Stated problem »
Reproduce verbatim every line of the entries from the first line through the line containing "v(550, -450) *", including both of those lines.

— start Stored rows —

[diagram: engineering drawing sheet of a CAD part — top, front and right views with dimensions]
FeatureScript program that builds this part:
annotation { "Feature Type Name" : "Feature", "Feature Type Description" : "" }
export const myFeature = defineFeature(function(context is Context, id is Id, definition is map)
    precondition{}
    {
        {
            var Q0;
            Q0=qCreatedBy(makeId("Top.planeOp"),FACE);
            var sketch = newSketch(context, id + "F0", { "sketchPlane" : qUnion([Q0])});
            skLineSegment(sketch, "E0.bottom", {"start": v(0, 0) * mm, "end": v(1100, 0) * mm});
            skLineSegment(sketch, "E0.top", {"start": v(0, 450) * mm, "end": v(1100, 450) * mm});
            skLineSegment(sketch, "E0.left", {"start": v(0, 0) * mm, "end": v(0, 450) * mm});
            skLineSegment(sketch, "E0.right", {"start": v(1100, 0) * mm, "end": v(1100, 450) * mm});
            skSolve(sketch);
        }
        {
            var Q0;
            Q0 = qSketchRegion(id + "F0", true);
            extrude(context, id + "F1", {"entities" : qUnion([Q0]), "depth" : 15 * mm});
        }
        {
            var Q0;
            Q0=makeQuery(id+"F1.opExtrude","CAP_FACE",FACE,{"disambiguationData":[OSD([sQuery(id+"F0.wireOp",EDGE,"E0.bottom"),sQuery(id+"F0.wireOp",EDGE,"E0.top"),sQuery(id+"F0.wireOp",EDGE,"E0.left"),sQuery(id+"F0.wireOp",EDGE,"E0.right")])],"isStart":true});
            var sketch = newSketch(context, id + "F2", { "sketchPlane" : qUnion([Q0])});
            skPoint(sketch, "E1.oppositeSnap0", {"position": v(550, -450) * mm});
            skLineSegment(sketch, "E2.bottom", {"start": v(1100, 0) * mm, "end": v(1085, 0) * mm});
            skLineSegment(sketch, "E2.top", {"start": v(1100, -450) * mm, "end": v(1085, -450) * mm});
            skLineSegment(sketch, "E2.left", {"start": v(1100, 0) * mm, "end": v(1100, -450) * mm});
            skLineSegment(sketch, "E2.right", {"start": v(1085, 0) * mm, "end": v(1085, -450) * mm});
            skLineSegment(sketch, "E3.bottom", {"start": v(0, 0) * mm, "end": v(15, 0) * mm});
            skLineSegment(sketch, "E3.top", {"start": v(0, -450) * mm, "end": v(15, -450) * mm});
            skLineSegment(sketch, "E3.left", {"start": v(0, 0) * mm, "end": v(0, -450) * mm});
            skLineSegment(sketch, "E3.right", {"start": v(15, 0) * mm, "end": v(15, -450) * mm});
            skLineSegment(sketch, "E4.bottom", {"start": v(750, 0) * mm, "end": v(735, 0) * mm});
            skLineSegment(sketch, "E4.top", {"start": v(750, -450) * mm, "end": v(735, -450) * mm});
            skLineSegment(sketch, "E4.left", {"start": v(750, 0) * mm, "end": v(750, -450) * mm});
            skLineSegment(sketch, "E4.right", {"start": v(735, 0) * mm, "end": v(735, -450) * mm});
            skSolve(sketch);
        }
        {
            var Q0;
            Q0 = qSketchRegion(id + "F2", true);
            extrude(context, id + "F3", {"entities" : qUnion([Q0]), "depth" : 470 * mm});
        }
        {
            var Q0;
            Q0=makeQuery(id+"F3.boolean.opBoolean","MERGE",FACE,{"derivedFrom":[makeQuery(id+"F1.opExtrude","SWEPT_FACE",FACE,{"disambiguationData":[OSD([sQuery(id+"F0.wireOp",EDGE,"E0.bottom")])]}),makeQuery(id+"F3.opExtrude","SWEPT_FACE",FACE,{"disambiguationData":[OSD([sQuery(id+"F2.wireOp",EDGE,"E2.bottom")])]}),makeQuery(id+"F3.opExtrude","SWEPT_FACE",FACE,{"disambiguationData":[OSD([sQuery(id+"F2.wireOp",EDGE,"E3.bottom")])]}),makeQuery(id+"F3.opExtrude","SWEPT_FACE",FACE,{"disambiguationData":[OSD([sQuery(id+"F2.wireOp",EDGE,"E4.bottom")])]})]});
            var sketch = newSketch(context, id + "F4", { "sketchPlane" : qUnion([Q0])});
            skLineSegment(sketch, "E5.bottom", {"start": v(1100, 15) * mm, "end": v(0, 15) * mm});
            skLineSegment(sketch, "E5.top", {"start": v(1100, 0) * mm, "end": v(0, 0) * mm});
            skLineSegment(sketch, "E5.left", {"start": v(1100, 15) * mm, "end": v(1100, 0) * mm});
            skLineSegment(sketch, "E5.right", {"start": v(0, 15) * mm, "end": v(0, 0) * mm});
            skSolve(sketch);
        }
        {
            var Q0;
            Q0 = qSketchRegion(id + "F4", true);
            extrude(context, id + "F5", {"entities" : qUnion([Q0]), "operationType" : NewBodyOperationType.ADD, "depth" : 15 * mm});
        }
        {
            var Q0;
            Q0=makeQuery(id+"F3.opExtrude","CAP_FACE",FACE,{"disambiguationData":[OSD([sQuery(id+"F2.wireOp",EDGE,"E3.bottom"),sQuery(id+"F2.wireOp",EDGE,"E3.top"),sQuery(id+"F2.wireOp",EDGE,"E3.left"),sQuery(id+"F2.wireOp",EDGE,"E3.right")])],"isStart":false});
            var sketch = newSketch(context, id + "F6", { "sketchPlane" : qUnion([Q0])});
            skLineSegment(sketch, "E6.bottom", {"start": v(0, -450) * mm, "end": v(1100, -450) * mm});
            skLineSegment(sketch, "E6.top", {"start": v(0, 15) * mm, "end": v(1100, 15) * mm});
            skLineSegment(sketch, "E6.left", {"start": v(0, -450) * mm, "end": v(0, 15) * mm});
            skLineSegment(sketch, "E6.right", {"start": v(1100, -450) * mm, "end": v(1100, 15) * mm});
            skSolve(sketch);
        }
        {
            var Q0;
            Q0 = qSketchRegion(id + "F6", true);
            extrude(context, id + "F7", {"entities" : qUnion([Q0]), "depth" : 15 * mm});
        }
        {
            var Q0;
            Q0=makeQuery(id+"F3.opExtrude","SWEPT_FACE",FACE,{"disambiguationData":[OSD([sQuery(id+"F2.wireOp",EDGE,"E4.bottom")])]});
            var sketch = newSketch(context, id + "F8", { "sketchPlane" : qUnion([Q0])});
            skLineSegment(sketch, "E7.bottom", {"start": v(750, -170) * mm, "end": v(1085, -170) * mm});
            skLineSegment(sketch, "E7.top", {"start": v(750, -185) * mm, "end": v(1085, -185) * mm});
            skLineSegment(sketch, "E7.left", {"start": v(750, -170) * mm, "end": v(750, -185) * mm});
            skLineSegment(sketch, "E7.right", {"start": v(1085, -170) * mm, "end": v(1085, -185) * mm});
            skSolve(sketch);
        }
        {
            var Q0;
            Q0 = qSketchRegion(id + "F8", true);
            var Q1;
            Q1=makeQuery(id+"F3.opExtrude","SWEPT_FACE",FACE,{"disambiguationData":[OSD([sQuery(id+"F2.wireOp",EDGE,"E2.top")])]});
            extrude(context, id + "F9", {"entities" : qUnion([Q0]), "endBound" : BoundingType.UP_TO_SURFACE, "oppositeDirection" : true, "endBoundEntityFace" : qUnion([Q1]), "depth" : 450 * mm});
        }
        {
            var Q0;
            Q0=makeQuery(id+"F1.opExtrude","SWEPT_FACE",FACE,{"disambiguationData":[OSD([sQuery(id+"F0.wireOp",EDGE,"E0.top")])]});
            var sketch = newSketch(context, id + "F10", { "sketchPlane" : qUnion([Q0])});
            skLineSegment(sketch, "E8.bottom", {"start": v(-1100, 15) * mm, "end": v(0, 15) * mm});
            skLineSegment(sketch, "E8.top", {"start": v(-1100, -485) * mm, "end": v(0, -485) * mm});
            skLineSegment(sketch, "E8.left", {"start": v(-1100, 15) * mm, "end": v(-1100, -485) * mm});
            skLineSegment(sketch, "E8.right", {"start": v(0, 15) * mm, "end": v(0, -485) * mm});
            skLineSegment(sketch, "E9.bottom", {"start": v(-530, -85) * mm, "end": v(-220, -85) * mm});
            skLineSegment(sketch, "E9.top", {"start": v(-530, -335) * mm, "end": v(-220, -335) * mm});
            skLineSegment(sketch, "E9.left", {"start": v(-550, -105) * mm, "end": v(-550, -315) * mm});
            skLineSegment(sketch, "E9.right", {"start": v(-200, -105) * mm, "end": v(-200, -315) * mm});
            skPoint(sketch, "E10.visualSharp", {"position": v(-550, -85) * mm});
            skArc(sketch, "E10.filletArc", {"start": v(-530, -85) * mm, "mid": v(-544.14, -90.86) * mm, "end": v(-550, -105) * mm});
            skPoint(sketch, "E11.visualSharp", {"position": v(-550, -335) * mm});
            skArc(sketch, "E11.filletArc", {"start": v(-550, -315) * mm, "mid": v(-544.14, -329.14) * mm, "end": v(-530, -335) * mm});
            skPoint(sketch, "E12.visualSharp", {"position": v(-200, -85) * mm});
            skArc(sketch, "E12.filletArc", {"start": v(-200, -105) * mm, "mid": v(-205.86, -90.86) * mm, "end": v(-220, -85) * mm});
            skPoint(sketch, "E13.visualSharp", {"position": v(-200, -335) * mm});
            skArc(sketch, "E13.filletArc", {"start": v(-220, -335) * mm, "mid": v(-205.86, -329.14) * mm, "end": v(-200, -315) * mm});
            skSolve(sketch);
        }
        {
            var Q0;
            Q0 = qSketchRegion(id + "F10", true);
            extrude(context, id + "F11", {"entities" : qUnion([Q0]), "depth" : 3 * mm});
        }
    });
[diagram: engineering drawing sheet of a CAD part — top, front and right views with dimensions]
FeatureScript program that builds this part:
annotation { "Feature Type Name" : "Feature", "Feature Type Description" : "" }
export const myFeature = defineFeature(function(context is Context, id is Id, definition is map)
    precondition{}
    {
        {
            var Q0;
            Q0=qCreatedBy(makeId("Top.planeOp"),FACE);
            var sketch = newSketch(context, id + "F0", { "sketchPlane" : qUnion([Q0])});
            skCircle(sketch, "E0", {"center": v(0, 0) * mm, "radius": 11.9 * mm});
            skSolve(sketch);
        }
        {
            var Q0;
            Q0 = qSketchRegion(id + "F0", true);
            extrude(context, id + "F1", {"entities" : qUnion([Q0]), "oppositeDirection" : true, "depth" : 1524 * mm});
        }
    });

— end Stored rows —

Exercise answer »
[diagram: engineering drawing sheet of a CAD part — top, front and right views with dimensions]
FeatureScript program that builds this part:
annotation { "Feature Type Name" : "Feature", "Feature Type Description" : "" }
export const myFeature = defineFeature(function(context is Context, id is Id, definition is map)
    precondition{}
    {
        {
            var Q0;
            Q0=qCreatedBy(makeId("Top.planeOp"),FACE);
            var sketch = newSketch(context, id + "F0", { "sketchPlane" : qUnion([Q0])});
            skLineSegment(sketch, "E0.bottom", {"start": v(0, 0) * mm, "end": v(1100, 0) * mm});
            skLineSegment(sketch, "E0.top", {"start": v(0, 450) * mm, "end": v(1100, 450) * mm});
            skLineSegment(sketch, "E0.left", {"start": v(0, 0) * mm, "end": v(0, 450) * mm});
            skLineSegment(sketch, "E0.right", {"start": v(1100, 0) * mm, "end": v(1100, 450) * mm});
            skSolve(sketch);
        }
        {
            var Q0;
            Q0 = qSketchRegion(id + "F0", true);
            extrude(context, id + "F1", {"entities" : qUnion([Q0]), "depth" : 15 * mm});
        }
        {
            var Q0;
            Q0=makeQuery(id+"F1.opExtrude","CAP_FACE",FACE,{"disambiguationData":[OSD([sQuery(id+"F0.wireOp",EDGE,"E0.bottom"),sQuery(id+"F0.wireOp",EDGE,"E0.top"),sQuery(id+"F0.wireOp",EDGE,"E0.left"),sQuery(id+"F0.wireOp",EDGE,"E0.right")])],"isStart":true});
            var sketch = newSketch(context, id + "F2", { "sketchPlane" : qUnion([Q0])});
            skPoint(sketch, "E1.oppositeSnap0", {"position": v(550, -450) * mm});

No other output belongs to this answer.